_YOUR ASSIGNMENT_
Copy out the lines starting at the one containing "Please work out" and ending after the one containing "0.001469, 0.997835, 0.144788]]", leaving the pictures out.

_EXCERPTED RECORDS_

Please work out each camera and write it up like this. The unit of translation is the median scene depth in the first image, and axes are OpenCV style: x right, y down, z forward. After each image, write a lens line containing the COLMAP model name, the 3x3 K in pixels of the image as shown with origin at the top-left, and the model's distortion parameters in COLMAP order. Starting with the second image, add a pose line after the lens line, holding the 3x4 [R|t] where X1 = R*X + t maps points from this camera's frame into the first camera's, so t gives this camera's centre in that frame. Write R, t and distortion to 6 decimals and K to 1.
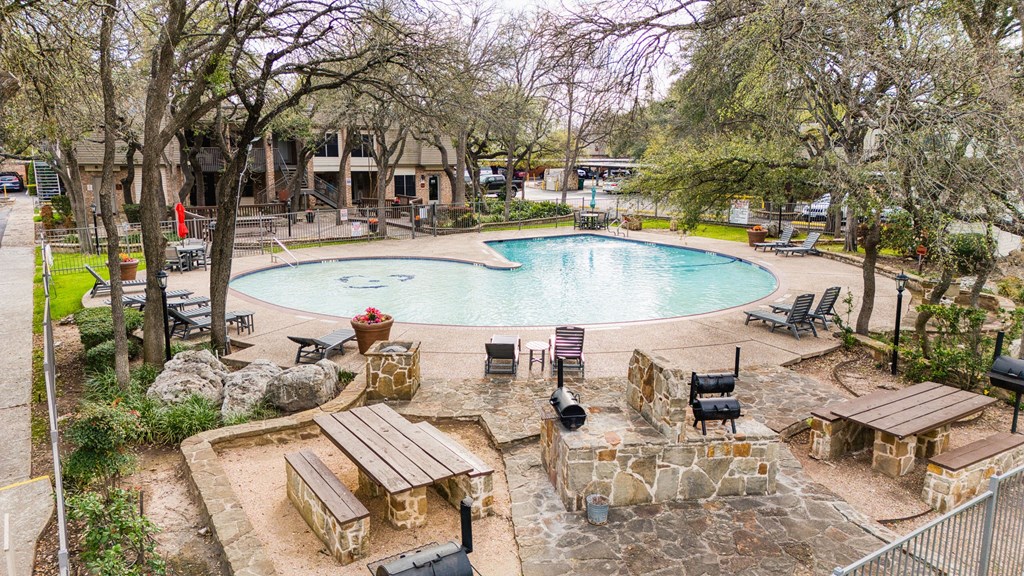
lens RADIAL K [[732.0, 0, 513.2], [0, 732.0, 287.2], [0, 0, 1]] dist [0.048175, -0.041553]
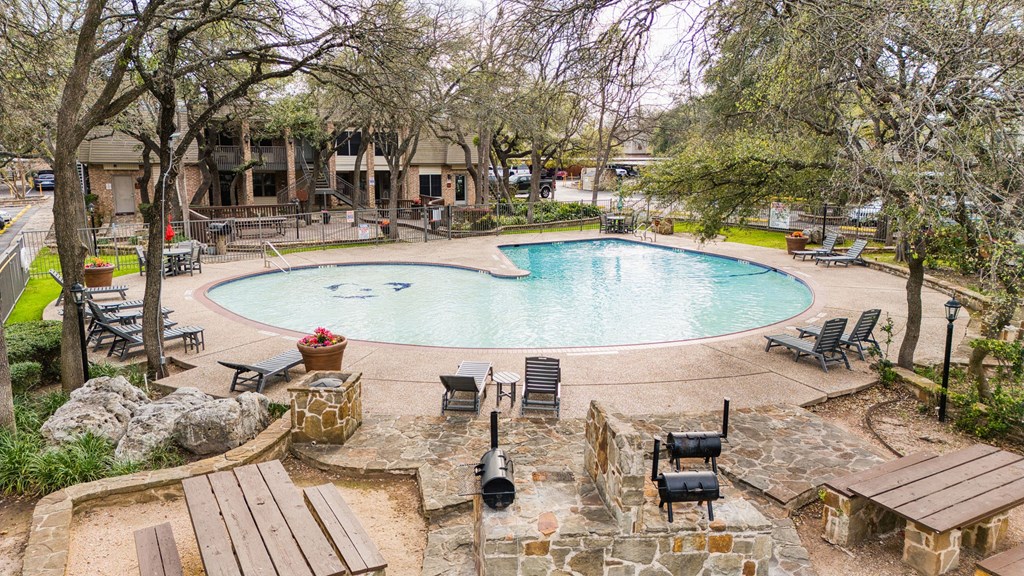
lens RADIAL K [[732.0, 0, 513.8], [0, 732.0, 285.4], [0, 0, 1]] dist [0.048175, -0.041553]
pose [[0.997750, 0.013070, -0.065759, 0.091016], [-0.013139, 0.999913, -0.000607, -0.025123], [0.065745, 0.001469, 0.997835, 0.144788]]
...
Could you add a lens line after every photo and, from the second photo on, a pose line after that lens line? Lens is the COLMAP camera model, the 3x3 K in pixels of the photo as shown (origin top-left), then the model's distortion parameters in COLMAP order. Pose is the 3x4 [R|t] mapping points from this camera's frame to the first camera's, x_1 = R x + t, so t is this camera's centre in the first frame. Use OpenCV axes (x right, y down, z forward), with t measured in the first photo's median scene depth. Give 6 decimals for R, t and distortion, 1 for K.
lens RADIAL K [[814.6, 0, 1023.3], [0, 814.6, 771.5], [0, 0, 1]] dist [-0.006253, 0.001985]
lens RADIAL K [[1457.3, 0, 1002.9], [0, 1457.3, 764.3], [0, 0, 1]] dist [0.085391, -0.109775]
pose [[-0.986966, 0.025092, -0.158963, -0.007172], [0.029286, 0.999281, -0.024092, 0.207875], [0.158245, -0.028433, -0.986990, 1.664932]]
...
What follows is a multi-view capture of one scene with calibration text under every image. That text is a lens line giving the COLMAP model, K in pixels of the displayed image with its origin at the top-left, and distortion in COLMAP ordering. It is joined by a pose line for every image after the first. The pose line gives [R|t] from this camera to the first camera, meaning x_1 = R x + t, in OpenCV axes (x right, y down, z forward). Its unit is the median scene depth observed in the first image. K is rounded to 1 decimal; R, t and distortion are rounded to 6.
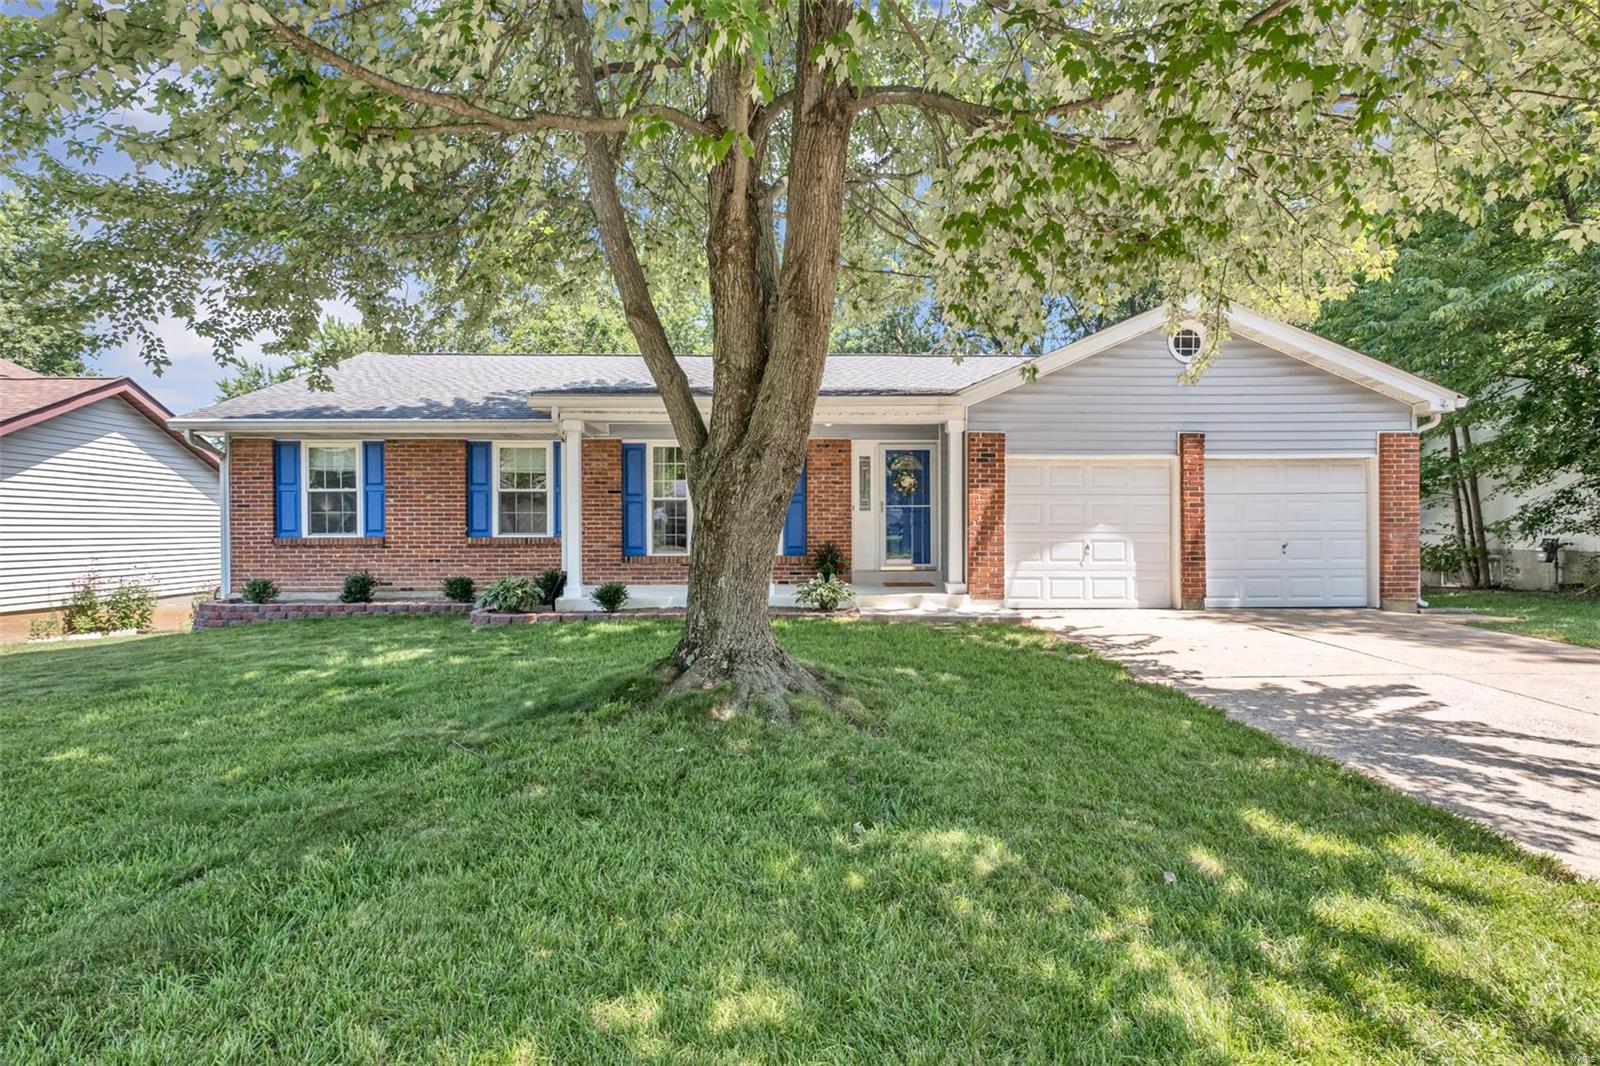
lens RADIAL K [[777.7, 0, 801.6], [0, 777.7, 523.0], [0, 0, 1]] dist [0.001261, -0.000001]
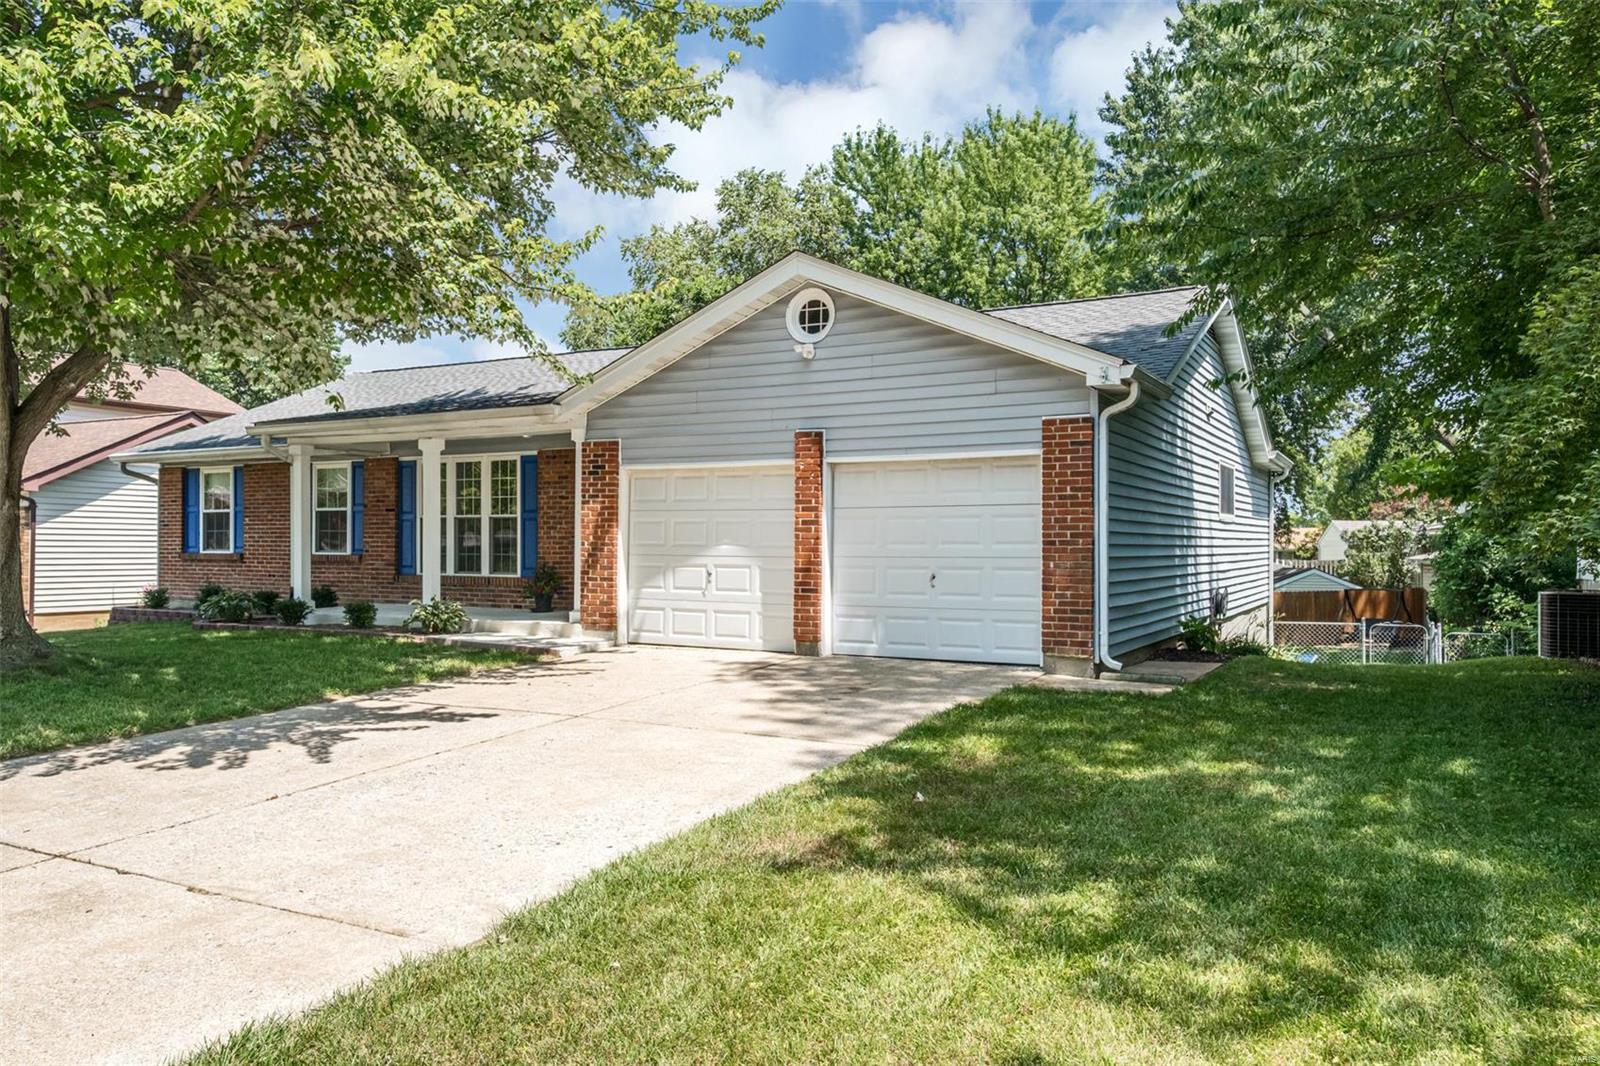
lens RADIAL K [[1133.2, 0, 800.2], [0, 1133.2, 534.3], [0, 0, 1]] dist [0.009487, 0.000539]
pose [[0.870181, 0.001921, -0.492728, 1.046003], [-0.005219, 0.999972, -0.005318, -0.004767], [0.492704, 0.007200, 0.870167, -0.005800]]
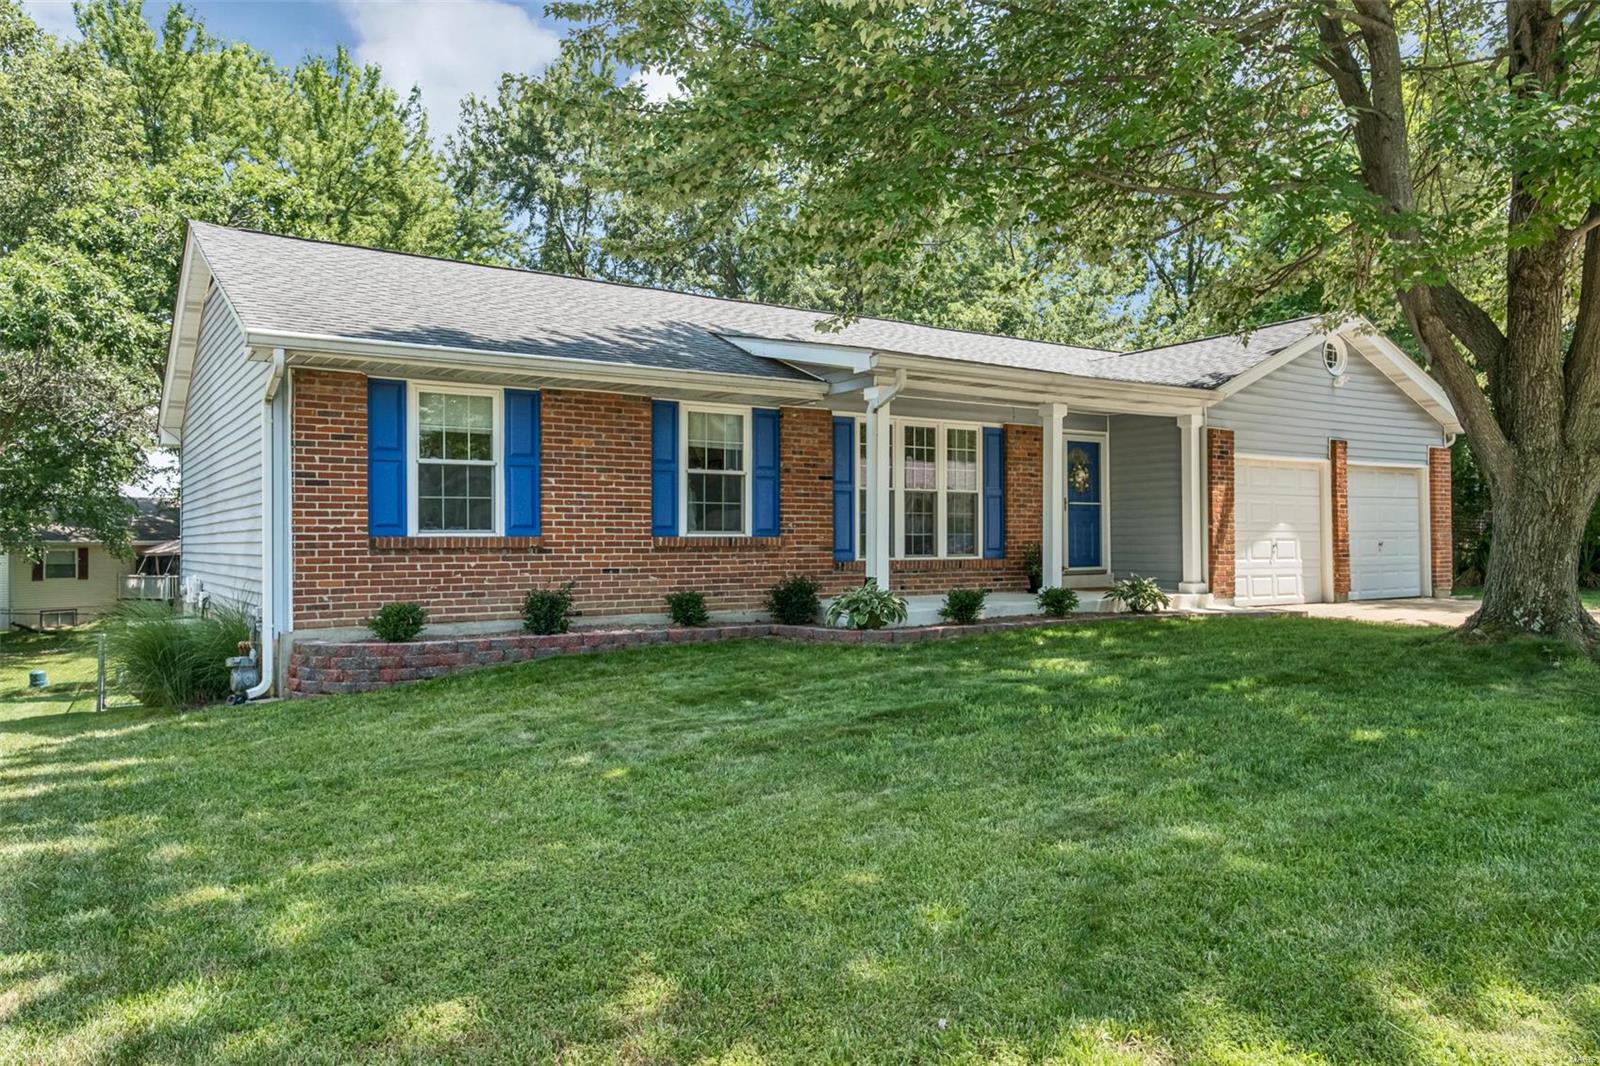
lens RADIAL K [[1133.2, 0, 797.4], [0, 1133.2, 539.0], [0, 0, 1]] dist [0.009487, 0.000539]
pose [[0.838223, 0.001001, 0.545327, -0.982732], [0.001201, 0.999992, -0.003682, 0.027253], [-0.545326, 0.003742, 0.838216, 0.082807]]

_FINAL ANSWER_
Please work out each camera and write it up like this. The unit of translation is the median scene depth in the first image, and axes are OpenCV style: x right, y down, z forward. After each image, write a lens line containing the COLMAP model name, the 3x3 K in pixels of the image as shown with origin at the top-left, and the model's distortion parameters in COLMAP order. Starting with the second image, add a pose line after the lens line, holding the 3x4 [R|t] where X1 = R*X + t maps points from this camera's frame into the first camera's, so t gives this camera's centre in that frame. Write R, t and distortion to 6 decimals and K to 1.
lens RADIAL K [[732.0, 0, 513.2], [0, 732.0, 287.2], [0, 0, 1]] dist [0.048175, -0.041553]
lens RADIAL K [[732.0, 0, 513.8], [0, 732.0, 285.4], [0, 0, 1]] dist [0.048175, -0.041553]
pose [[0.997750, 0.013070, -0.065759, 0.091016], [-0.013139, 0.999913, -0.000607, -0.025123], [0.065745, 0.001469, 0.997835, 0.144788]]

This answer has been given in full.